* SUPPLIED TEXT *
______________________________
Let’s put that into perspective:

- Average tuition, room and board (for in-state students) at the nations four-year public colleges and universities for an entire academic year (2006-07):
$14,203
$14,203 x 4 years = $56,812
That is more than double the corresponding figure in 1990.
There are 18.4 million students enrolled in the nations colleges and universities this fall.
(This is up from 13.5 million 20 years ago.)
18.4 million students x $56,812 (average college cost for 4 years)=
$176,117,200,000.00
That’s $176 billion dollars being spent collectively for a 4 year ‘public’ college education.

*Source: U.S. Census – Upcoming Statistical Abstract of the United States: 2009 http://www.census.gov/compendia/statab/
Google University

More on the Google University

More links on free education from the past….Free access to education gears up to end the monopoly of bricks and morter campuses.

Source: Technophilia
by Wendy Boswell

Grab some larnin’ from the University of Washington‘s free online courses; Greek mythology, American Revolution, Heroic Fantasy are just some of the offerings. If you get tired of that, you can study economics at the University of Nebraska.

Teach yourself sign language from Michigan State University. Browse through the vast treasures at the Library of Congress. View free videos on all sorts of subjects from Annenberg Media, a major supplier to most distance learning universities, or read the core documents of American democracy.

Feel like a little light reading? You can study theology at Covenant Seminary; course offerings are delivered via a combo of free downloadable .pdf files and podcasts, and include subjects ranging from Church History to the Modern Reformation.

Learn mathematics with this extensive list of free online math courses from Whatcom Community College. Visit Carnegie Mellon University and take Biology, Causal Reasoning, Statistics, and more, all for free.

Penn State University offers a free Swedish language course, in addition to a free Hungarian language course. Or, you can take an Italian language and culture course from Brooklyn College. California State also offers a free Conversational Mandarin Chinese course, and you can learn Turkish via the University of Arizona.

The University of Washington School of Medicine offers free CPR classes online, complete with video and instructional guides. You can also take health courses from the Johns Hopkins Bloomberg School of Public Health; anything from adolescent health to population science.
______________________________
* AVAILABLE DATA *
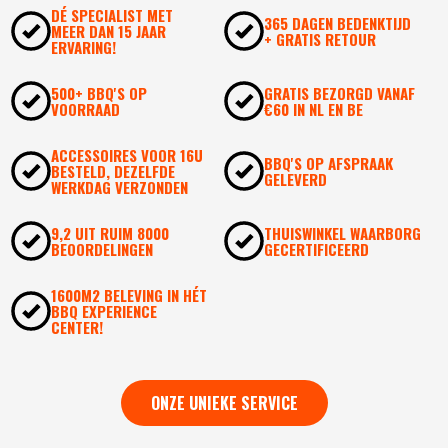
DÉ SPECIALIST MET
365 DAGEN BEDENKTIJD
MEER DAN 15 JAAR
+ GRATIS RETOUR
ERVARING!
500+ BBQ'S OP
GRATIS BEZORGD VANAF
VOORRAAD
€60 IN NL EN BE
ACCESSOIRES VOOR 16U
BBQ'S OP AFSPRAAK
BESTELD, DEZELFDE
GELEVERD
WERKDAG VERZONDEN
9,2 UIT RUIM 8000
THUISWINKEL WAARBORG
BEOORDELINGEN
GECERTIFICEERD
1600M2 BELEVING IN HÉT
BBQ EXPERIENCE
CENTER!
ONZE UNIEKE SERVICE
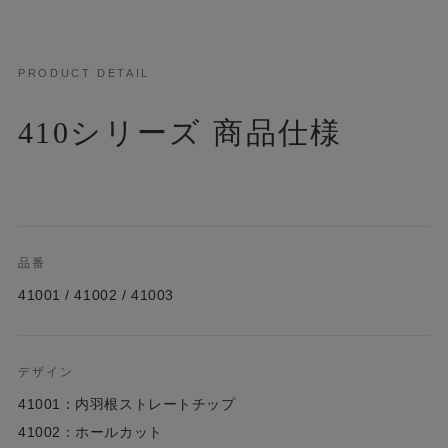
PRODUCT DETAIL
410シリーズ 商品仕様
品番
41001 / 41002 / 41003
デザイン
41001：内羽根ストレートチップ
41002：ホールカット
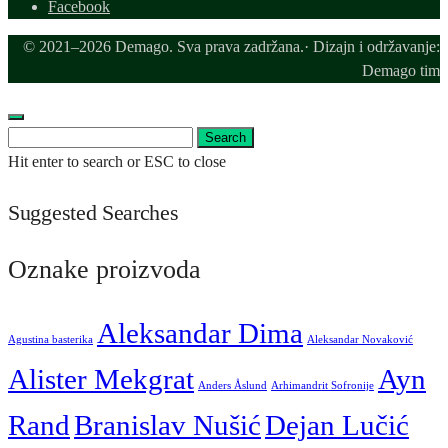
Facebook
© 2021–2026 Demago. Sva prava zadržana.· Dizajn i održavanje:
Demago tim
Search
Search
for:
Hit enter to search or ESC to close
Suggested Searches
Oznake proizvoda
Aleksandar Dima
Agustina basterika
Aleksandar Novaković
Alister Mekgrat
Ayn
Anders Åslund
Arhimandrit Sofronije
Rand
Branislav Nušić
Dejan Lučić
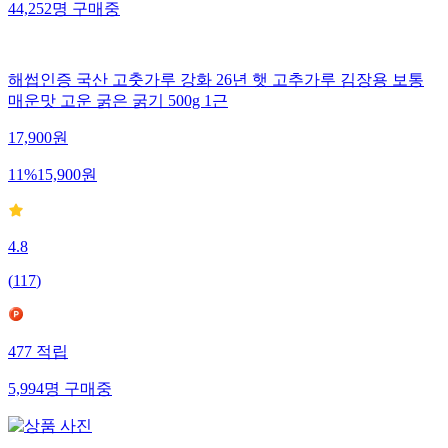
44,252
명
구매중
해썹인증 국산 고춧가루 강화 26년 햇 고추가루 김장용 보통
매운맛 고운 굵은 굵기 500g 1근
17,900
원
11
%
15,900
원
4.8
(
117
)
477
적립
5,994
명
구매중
______________________________
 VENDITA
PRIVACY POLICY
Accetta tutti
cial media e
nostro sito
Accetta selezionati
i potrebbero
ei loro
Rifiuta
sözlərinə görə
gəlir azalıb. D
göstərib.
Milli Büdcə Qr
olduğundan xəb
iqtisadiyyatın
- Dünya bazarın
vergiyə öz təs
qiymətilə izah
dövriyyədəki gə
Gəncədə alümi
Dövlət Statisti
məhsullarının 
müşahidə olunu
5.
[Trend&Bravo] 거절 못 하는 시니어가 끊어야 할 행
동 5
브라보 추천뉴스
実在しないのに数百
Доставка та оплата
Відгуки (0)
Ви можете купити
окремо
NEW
______________________________
* ASSIGNMENT 1 *
According to the passage on college costs and free online courses, how many students are enrolled in the nation's colleges and universities this fall?
* ASSIGNMENT 2 *
Carry on the passage on college costs and free online courses from the point where it stops.

* WRITTEN ANSWER 1 *
18.4 million students.

* WRITTEN ANSWER 2 *
Prepare for the US citizenship test from the Missouri Southern State University. Learn linear algebra from the University of Puget Sound. Learn about bioterrorism (really) and other hazards from the University of North Carolina.

Get free online mathematics textbooks, videos, and lecture notes from New York University. Take advantage of Tufts University’s open courses on dentistry, medicine, nutrition, and more. Learn about cognitive science from Hampshire College.

Take eight different courses via the Sofia Project, a collaborative effort between select California community colleges. Brigham Young University offers independent study in subjects such as Family History, Family Life, and Religious Scripture Study. Get access to ten free seminary courses from Gordon-Conwell Theological Seminary.

Learn about human resources in 52 (!) different free courses from ERI. Browse a huge variety of materials in the University of Michigan’s courses and seminars on Internet laws.

Ivy League

Take advantage of Stanford University’s free CS education library. Go to college by taking free classes at MIT. Go to Berkeley with your iPod.The University of Pennsylvania has an extensive online library; over 25,000 books are listed here.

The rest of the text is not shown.